Second, I've used Spamex 's disposable email address (DEA) service for the past year whenever I "sign up" for automatic emails from vendors and users groups -- anything that's not really personal email but that I want to receive. Each address (such as mikey123@spamex.com) routes the sender's email through Spamex's mail servers and forwards it to my personal email address. If a particular DEA starts getting spam, I can turn off that email address, and I'll never see spam from that address again. Plus, I'll know who probably compromised that address, either by selling it or by unintentionally revealing it to spammers.

Finally, I've started encrypting my email addresses listed on web sites. For this, I use Hiveware 's (free) Anti-spam Address Enkoder, which convert's the "mailto" hyperlink to a javascript code that spammers' automatic email harvesters won't recognize.
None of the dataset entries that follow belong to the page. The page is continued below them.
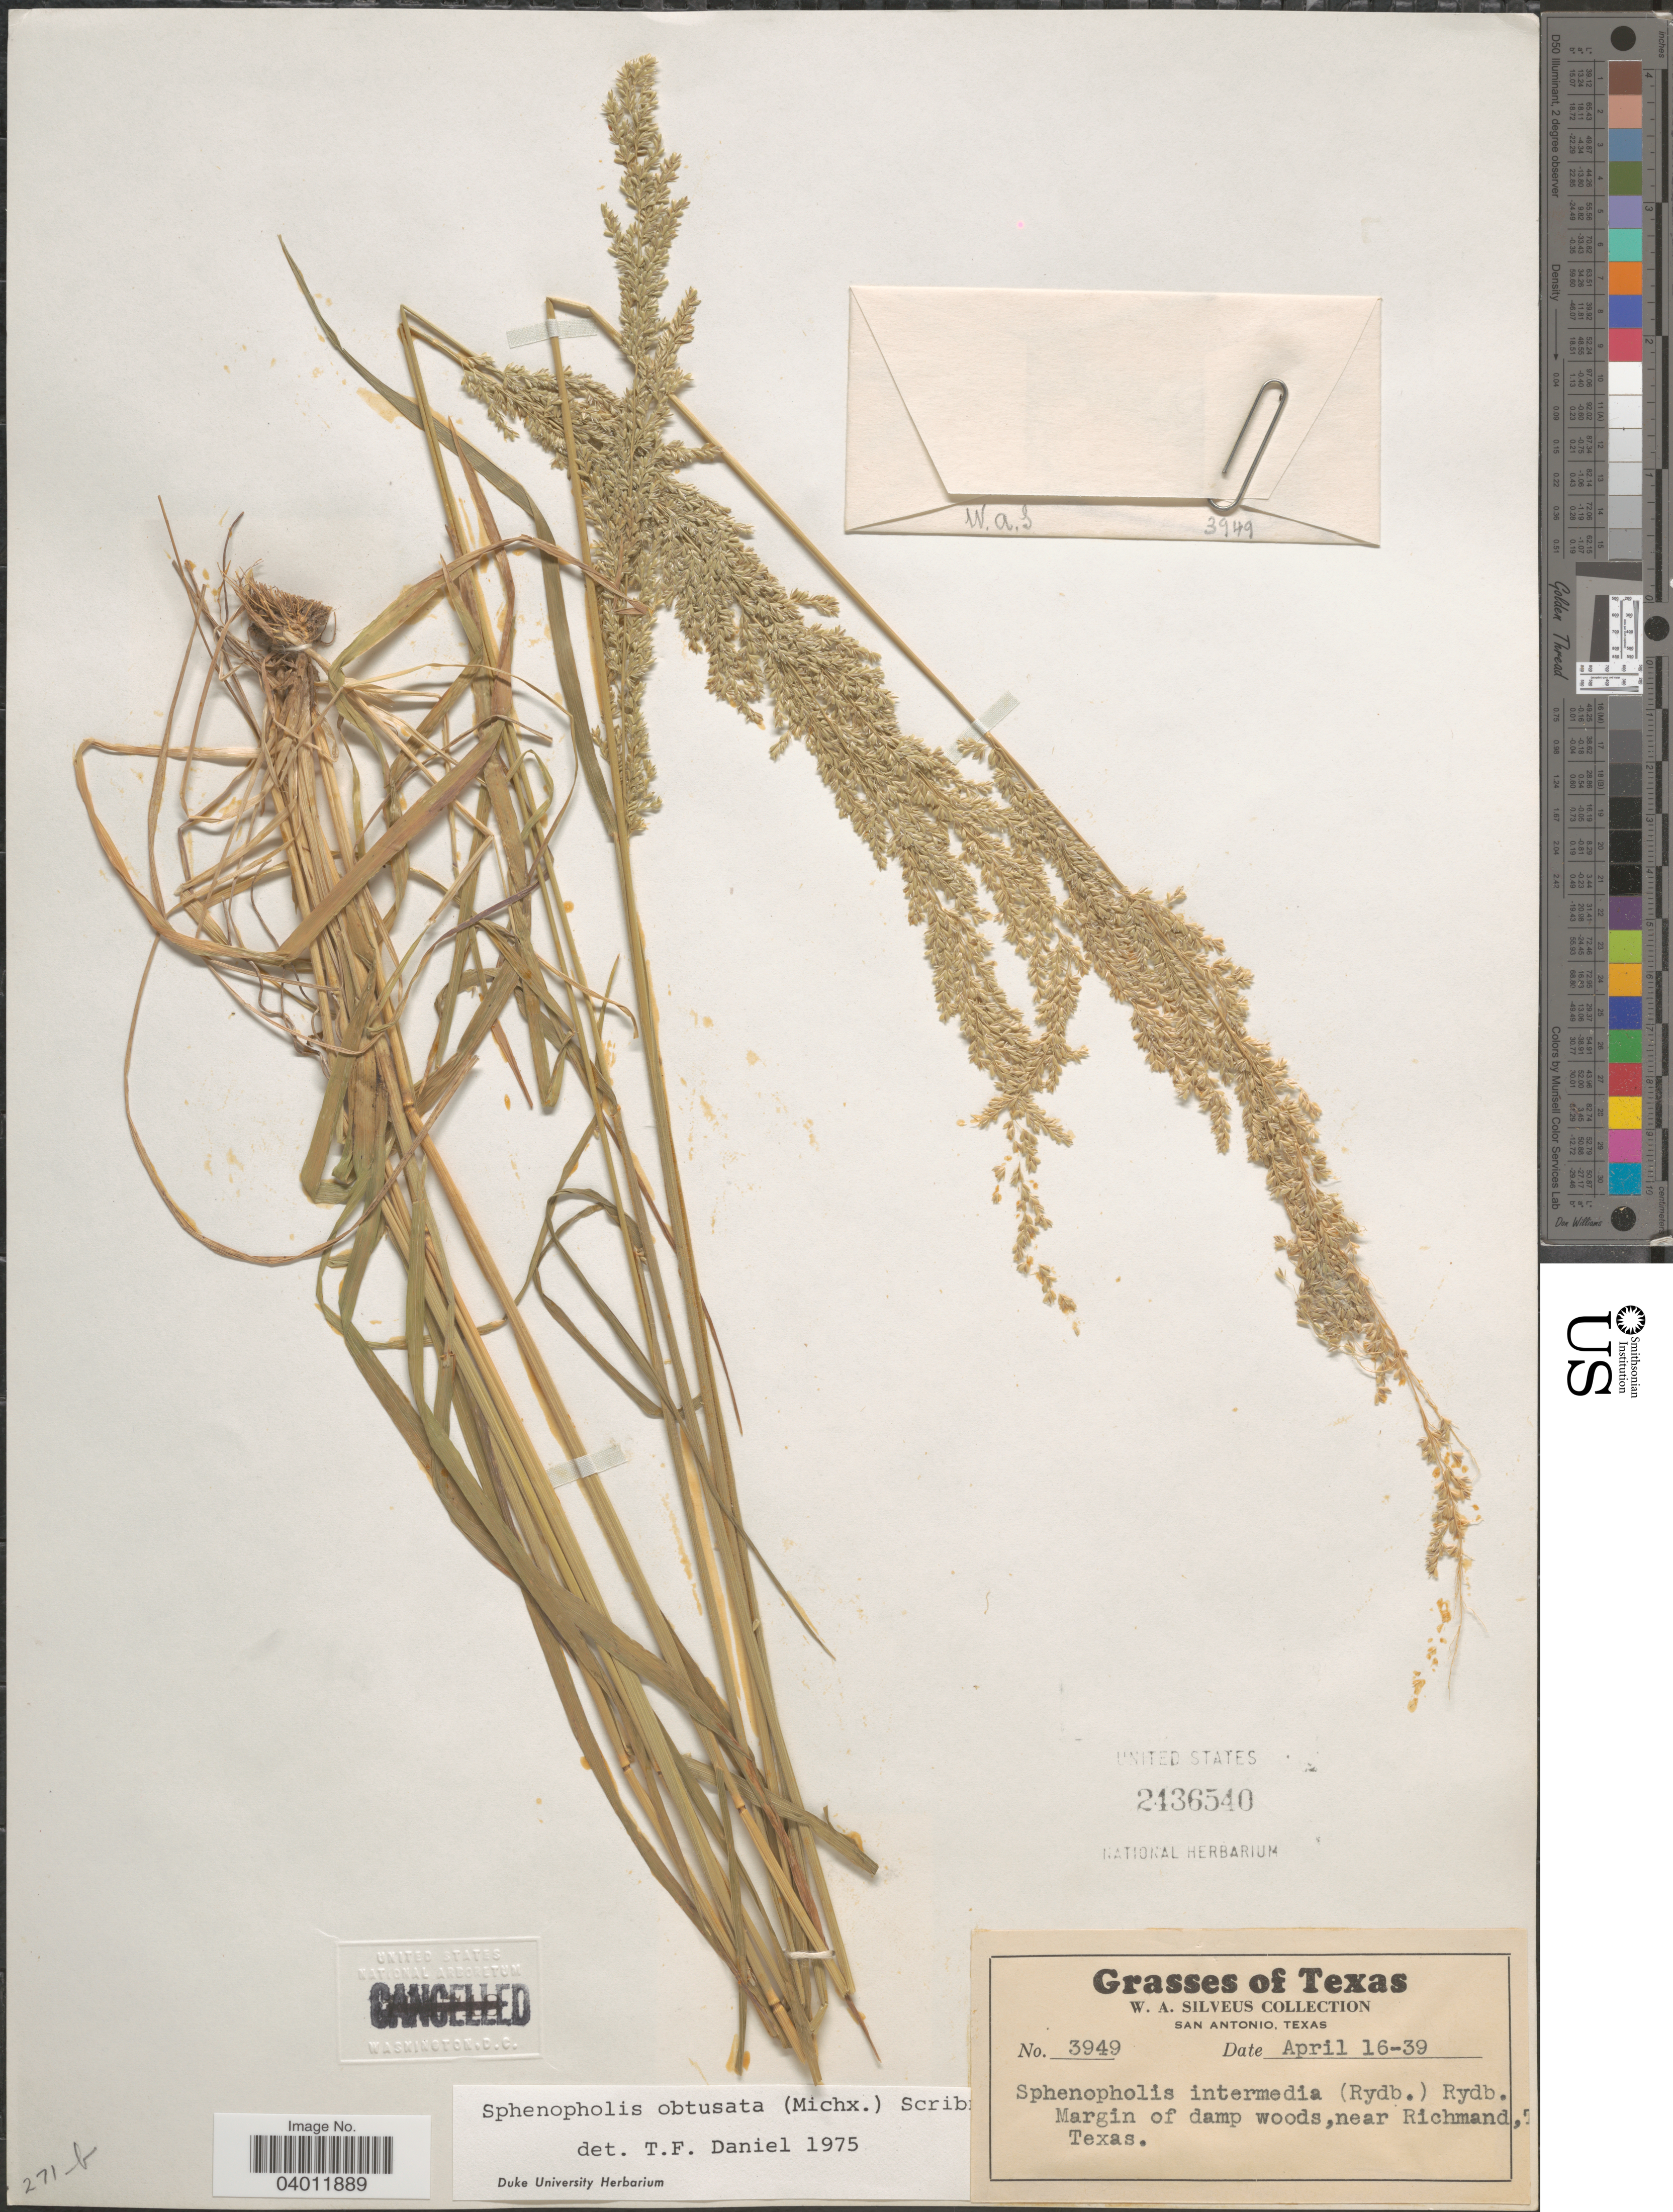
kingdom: Plantae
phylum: Tracheophyta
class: Liliopsida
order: Poales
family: Poaceae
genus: Sphenopholis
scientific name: Sphenopholis obtusata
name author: (Michx.) Scribn.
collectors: W. Silveus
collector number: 3949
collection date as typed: Transcribed d/m/y: 16/4/39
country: United States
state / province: Texas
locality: Near Richmand.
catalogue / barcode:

Sometime soon my plain text, real email address will no longer appear on any web page. On web pages that I control, I'll provide a link to a single page with all my contact info. This page uses a DEA that is encrypted by Enkoder. For people who've disabled javascript, I've also included my DEA as an image, which email harvesters won't recognize but people can read.

On web sites I can't control, such as the various users' groups I subscribe to, I'll provide a DEA.

All this may seem like overkill, but it has already paid huge benefits to me. On my next work trip I can once again read my email while on the road because my mailbox won't be full of spam. And if you've sent me an important message, I'll get it quickly without having to wade through another 1,000 spam emails like I did recently.

Want to know more about fighting spam? See these reports: [3] [4] (both free) and [5] (paid).

Mike

Posted by ergo at November 7, 2003 09:19 AM
Comments

The DEA here (mikey123@spamex.com) was created on 11-11-2003. I'll tell you as soon as I start getting spam from it. My guess? About two weeks.

Mike

Posted by: Mike at November 11, 2003 10:26 AM

HOLA ESTOY VIVIENDO EN POSADAS EN ARGENTINA Y QUERIA TENER INFORMACION SOBRE FAMILIA KRUCHOWSKI EN GALITZIA POLONIA.